Here’s a scenario you might face as a business analyst. The head of the customer service team, we’ll call her Joy, has submitted a project proposal to get a new field added to the contract form in your customer management application. The new field is “number of units sold.” Joy has been criticized for the number of open contracts in the system and her reps aren’t sure if they should close the contracts or not, because there is no defined number of units to fill.
Being the insightful business analyst you are, you realize that this new field does not just impact the customer service team. You get Bob from accounting involved, as well as Samantha, the head of sales.
Bob is excited about the new field and wants it also included in a few of the reports the accounting team uses. Samantha is ambivalent, but insists it be optional and would prefer two fields instead of one. Joy absolutely insists on a single field and says it is required.
As you facilitate the requirements discussion, Samantha and Joy clash regarding what the feature should look like while Bob provides a slew of new feature ideas assuming one or the other version of the field exists. You don’t see any end to the back-and-forth debate, let alone the rabbit hole Bob is leading you down.

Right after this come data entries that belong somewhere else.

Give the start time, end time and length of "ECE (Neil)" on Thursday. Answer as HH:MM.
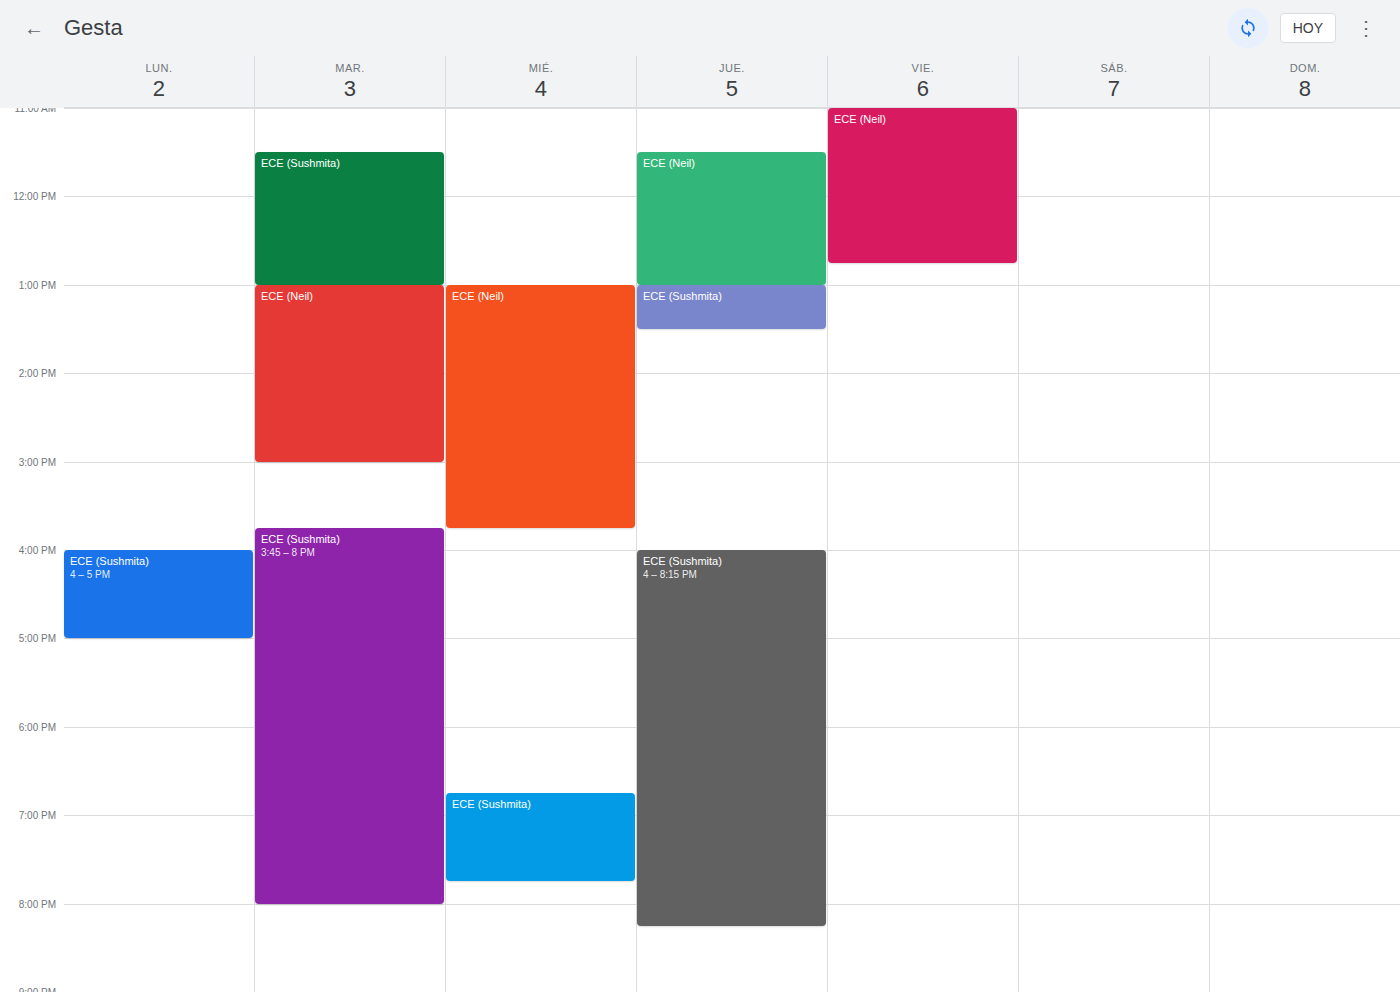
11:30 to 13:00, 1 hour 30 minutes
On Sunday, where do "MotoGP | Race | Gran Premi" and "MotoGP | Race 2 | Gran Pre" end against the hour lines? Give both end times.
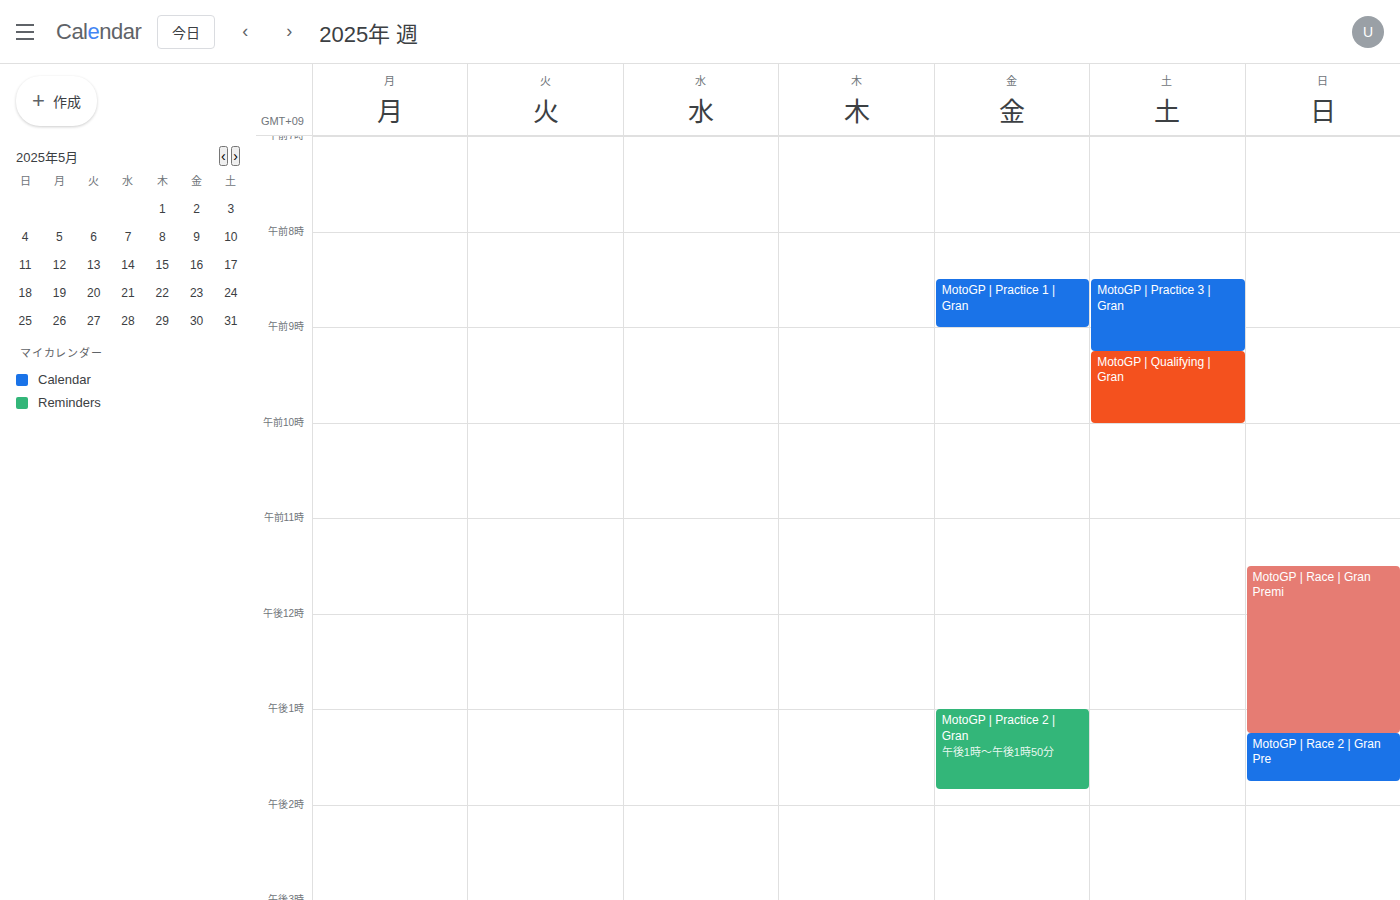
"MotoGP | Race | Gran Premi": 13:15, neither: a quarter of the way from the 13:00 line to the 14:00 line. "MotoGP | Race 2 | Gran Pre": 13:45, neither: three quarters of the way from the 13:00 line to the 14:00 line.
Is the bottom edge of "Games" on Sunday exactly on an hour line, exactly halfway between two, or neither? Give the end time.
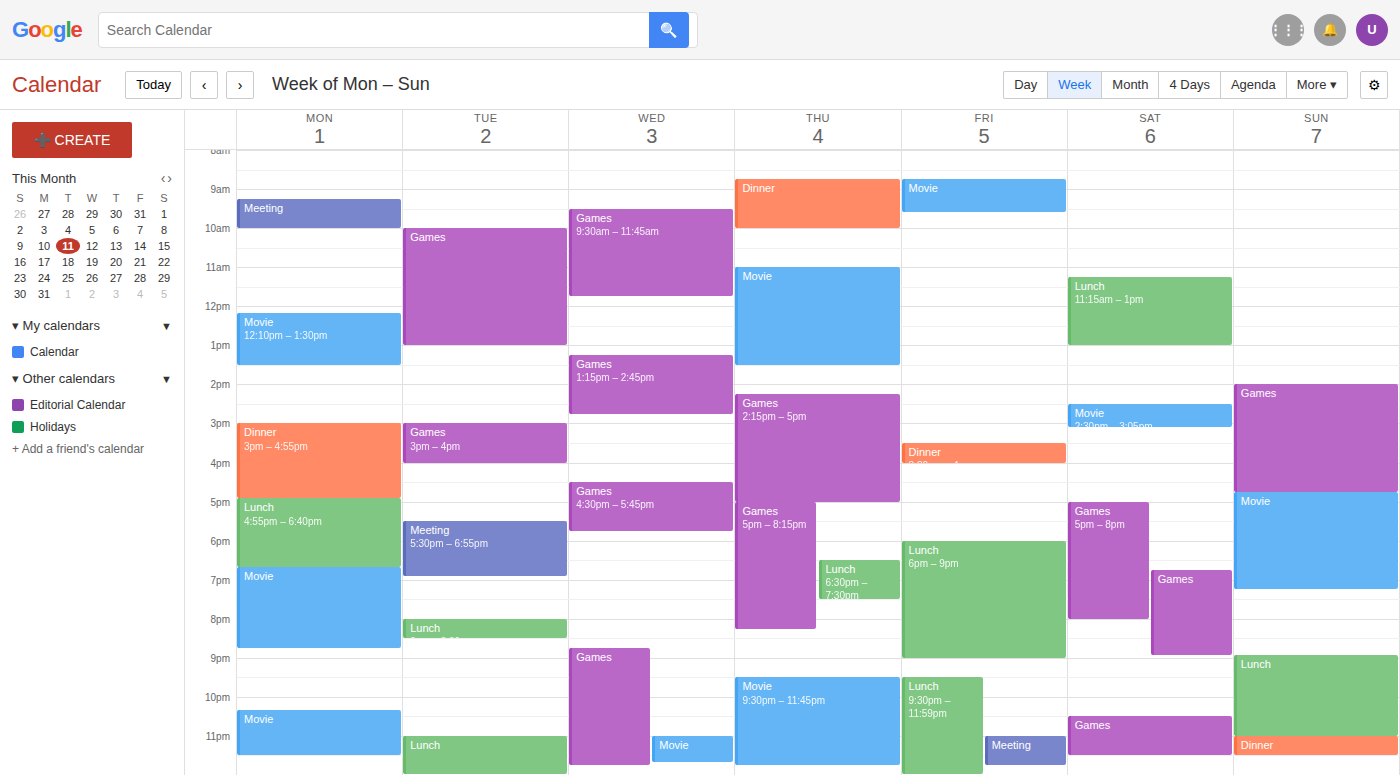
4:45 PM -- neither: three quarters of the way from the 4 PM line to the 5 PM line.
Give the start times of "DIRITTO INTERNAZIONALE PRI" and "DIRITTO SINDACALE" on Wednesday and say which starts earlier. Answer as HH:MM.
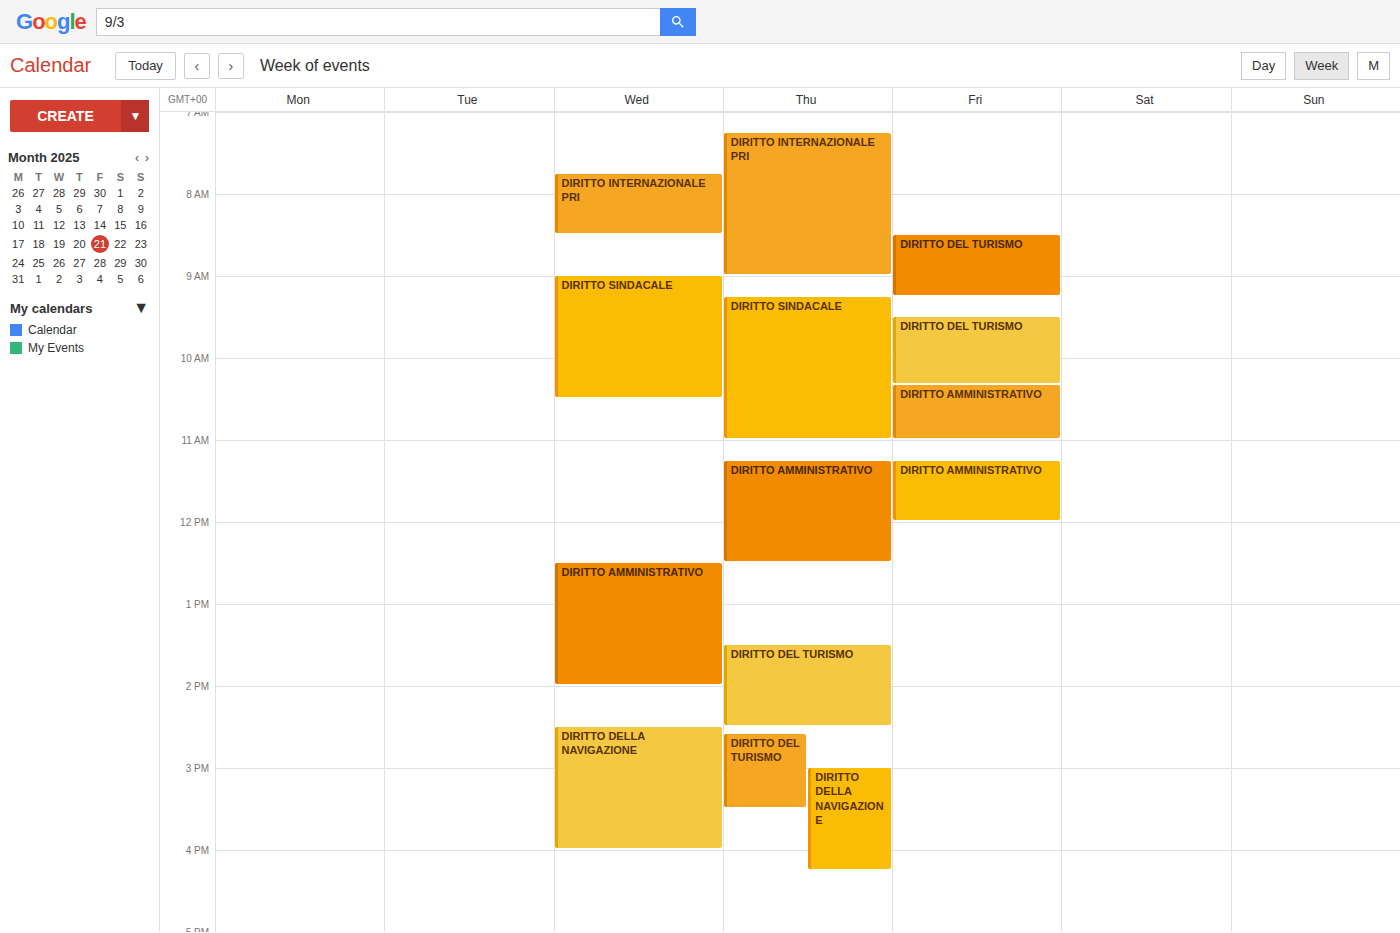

These types of conflicts are common, even in the smallest of business analysis projects. Typically the root cause goes back to any combination of the following three issues:
Process
The debate about the field (or feature) has ignored the process (or how and when data for the field will be collected and used). Joy most likely assumes the sales person will fill in this field. Samantha may have concerns about her salespeople providing accurate information. Looking at the end-to-end process for closing and fulfilling a contract could help everyone understand who collects this information, when it is finalized, and if and when it might change.
Terminology
The term contract may be deceptively simple and doesn’t necessarily have one defined meaning. Samantha’s perspective on a contract might be during the pre-sales negotiation period. Joy is probably thinking about a finalized contract her team needs to fulfill. Bob might be thinking about a contract that’s ready for invoicing. Asking everyone to share their interpretation of the term could lead to a more fruitful discussion.
Organizational Issues
Technology changes are almost always tied back to larger organizational issues, otherwise known as politics. Instead of going directly to sales and asking for the information her team needs to do its job, Joy proposes a required field. Samantha’s resistance is actually a very positive response. A less direct stakeholder would allow the field to be required and let their sales people put a ballpark number into the field, which might pacify Joy in the short-term but not solve the underlying problem.
Feature battles are rarely so much about the features themselves as they are about process, terminology, and politics. When you find your stakeholders disagreeing about features, drive the conversation backward to the underlying cause and you’ll be able to guide a much more productive and effective discussion.